#### EXCERPTED TEXT
.....
Posted on: 2024-06-25

I'm describing my big Bloomsday Halifax project by writing up what I did at each location. This is the fourth in the series, covering Episode 4 of "Ulysses": "Calypso".

One of the biggest challenges I had with figuring out schedule for Bloomsday Halifax is that "Ulysses" doesn't move strictly forward in time. The first three chapters go from 8am to around 11am and then everything starts again at 8am with other people in another part of town, reflecting the flow of time in The Odyssey, where we follow Telemachus and then rewind to see what's been happening with Odysseus. This is fine in a book, but it's awkward for an event where people might want to do everything at the official times. This is one of the reasons that I decided to not be too strict about the schedule in the app, besides it just making for an extremely long day.

Anyhow, Calypso is the start of the main sequence of Ulysses, following Leopold Bloom as he prepares breakfast for himself and his wife Molly in their home at 7 Eccles Street. I've only been to Dublin once back in 1999, but I did make sure to visit the real location. I gather the house there now is no longer the original, but it's still roughly the same, part of a set of row-houses in a residential area at the edge of downtown. Bloom steps out to the local butcher shop to buy a kidney and then comes home again to cook it.
.....
#### STUDY MATERIAL
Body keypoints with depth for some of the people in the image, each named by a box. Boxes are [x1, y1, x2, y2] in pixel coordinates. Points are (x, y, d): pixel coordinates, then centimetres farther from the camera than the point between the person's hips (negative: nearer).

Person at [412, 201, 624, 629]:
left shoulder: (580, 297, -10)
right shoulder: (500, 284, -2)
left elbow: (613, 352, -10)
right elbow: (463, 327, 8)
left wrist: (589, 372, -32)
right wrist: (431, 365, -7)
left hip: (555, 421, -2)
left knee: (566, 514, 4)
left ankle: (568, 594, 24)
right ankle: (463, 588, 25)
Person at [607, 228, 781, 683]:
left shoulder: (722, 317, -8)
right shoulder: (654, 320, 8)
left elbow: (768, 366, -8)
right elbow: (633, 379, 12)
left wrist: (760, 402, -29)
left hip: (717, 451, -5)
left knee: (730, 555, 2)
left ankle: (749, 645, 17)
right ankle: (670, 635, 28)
.....
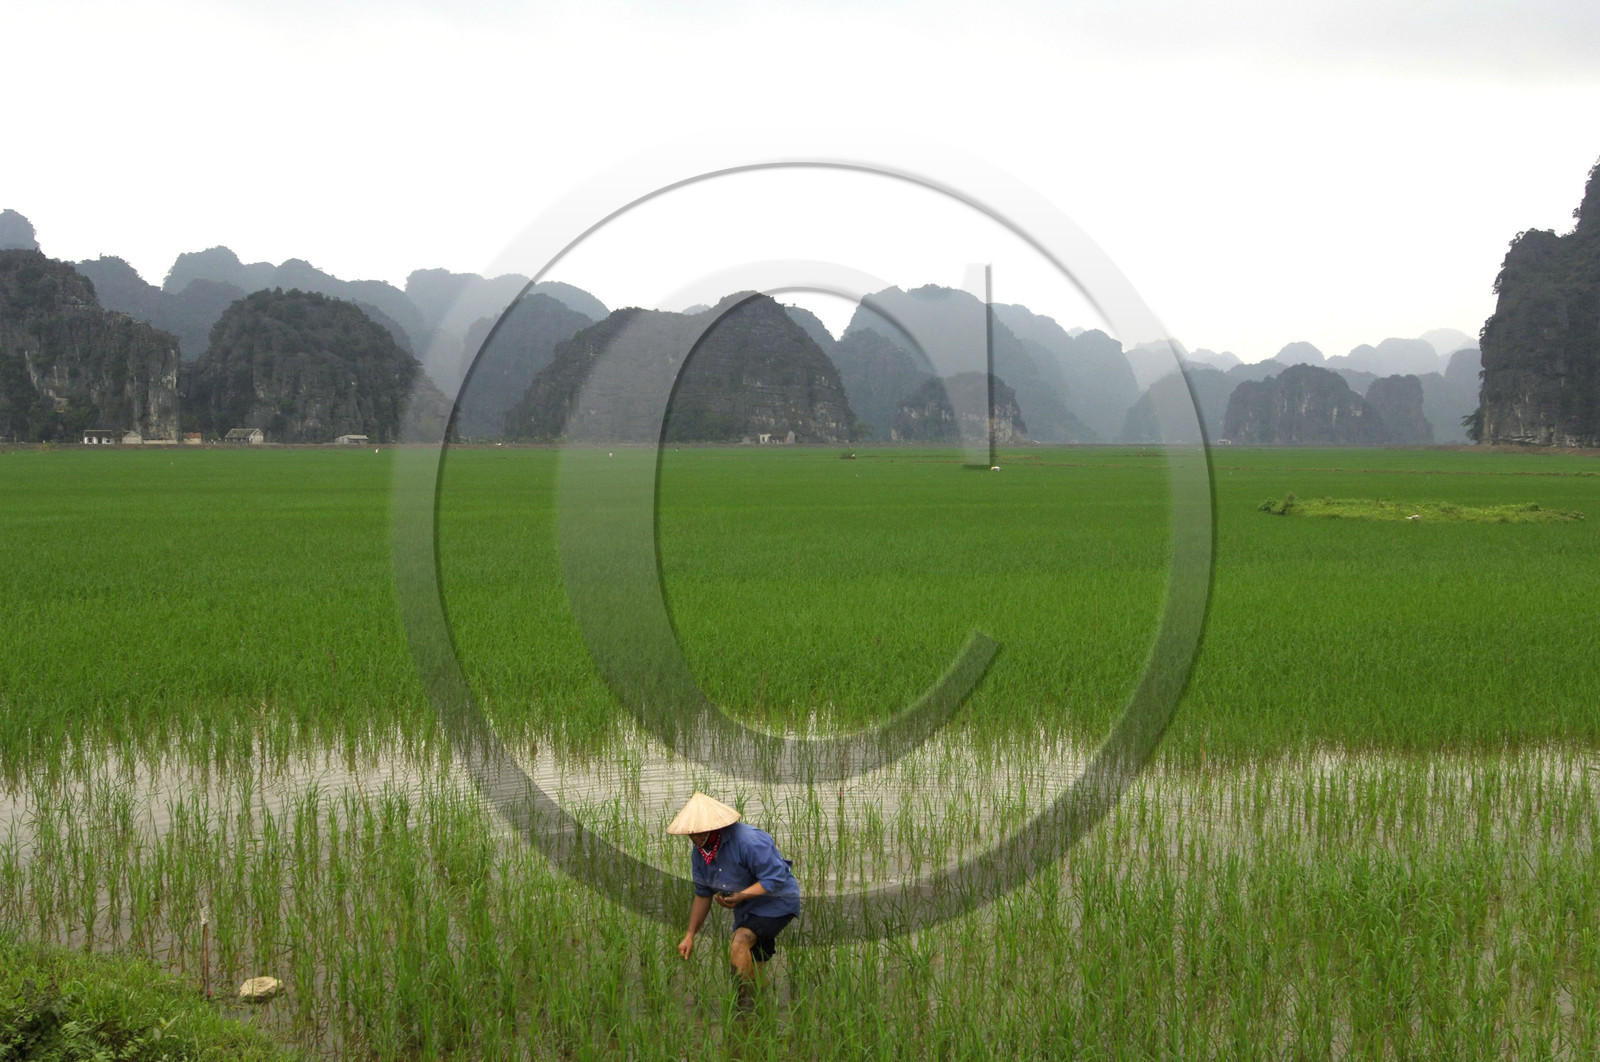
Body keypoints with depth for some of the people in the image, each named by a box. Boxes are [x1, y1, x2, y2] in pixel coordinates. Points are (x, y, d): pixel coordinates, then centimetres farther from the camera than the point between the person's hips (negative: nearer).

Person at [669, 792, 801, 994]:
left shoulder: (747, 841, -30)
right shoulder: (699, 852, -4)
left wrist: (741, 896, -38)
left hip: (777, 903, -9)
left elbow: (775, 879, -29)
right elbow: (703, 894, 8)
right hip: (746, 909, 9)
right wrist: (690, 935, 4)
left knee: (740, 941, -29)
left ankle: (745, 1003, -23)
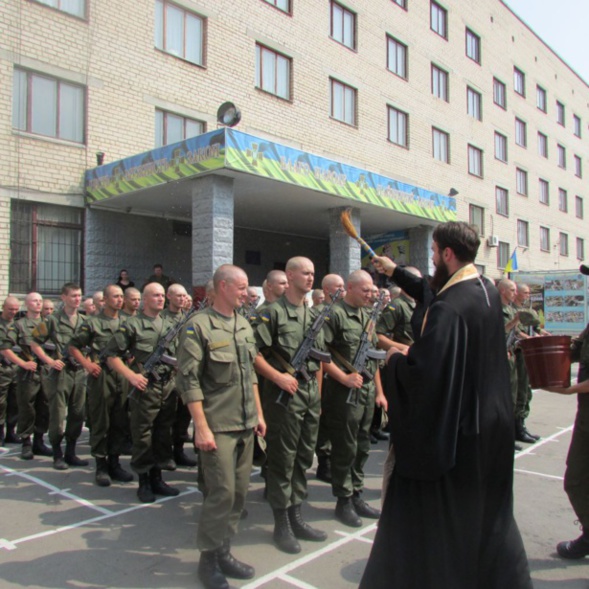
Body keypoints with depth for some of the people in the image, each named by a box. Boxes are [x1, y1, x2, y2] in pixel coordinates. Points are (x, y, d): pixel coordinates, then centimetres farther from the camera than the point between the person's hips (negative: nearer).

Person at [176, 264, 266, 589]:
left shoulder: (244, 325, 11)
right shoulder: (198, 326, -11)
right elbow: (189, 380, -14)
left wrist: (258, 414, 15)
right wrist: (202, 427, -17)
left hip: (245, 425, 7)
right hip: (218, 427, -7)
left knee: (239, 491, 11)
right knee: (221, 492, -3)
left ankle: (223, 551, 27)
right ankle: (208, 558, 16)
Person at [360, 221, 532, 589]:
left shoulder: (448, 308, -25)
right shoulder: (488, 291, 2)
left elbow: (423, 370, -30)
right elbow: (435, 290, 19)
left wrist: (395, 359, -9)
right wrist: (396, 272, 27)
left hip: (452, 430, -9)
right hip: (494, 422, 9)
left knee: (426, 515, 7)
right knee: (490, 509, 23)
.....
#### EXERCISE PROMPT
Copy out the Bloomsday Halifax post word for word, from start to finish. The data has no connection to the Bloomsday Halifax post.

#### ANSWER BOX
Posted on: 2024-06-25

I'm describing my big Bloomsday Halifax project by writing up what I did at each location. This is the fourth in the series, covering Episode 4 of "Ulysses": "Calypso".

One of the biggest challenges I had with figuring out schedule for Bloomsday Halifax is that "Ulysses" doesn't move strictly forward in time. The first three chapters go from 8am to around 11am and then everything starts again at 8am with other people in another part of town, reflecting the flow of time in The Odyssey, where we follow Telemachus and then rewind to see what's been happening with Odysseus. This is fine in a book, but it's awkward for an event where people might want to do everything at the official times. This is one of the reasons that I decided to not be too strict about the schedule in the app, besides it just making for an extremely long day.

Anyhow, Calypso is the start of the main sequence of Ulysses, following Leopold Bloom as he prepares breakfast for himself and his wife Molly in their home at 7 Eccles Street. I've only been to Dublin once back in 1999, but I did make sure to visit the real location. I gather the house there now is no longer the original, but it's still roughly the same, part of a set of row-houses in a residential area at the edge of downtown. Bloom steps out to the local butcher shop to buy a kidney and then comes home again to cook it.